WORK REQUIRED:
Restating the data word for word is all that is required.
--- --- ---
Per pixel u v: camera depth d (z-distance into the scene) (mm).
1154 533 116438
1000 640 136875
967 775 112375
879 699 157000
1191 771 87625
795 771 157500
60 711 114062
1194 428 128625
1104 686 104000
--- --- ---
ANSWER TO THIS PROBLEM:
Per pixel u v: camera depth d (z-distance into the scene) (mm).
1154 533 116438
1000 640 136875
967 775 112375
879 699 157000
1191 771 87625
795 771 157500
60 711 114062
1194 428 128625
1104 686 104000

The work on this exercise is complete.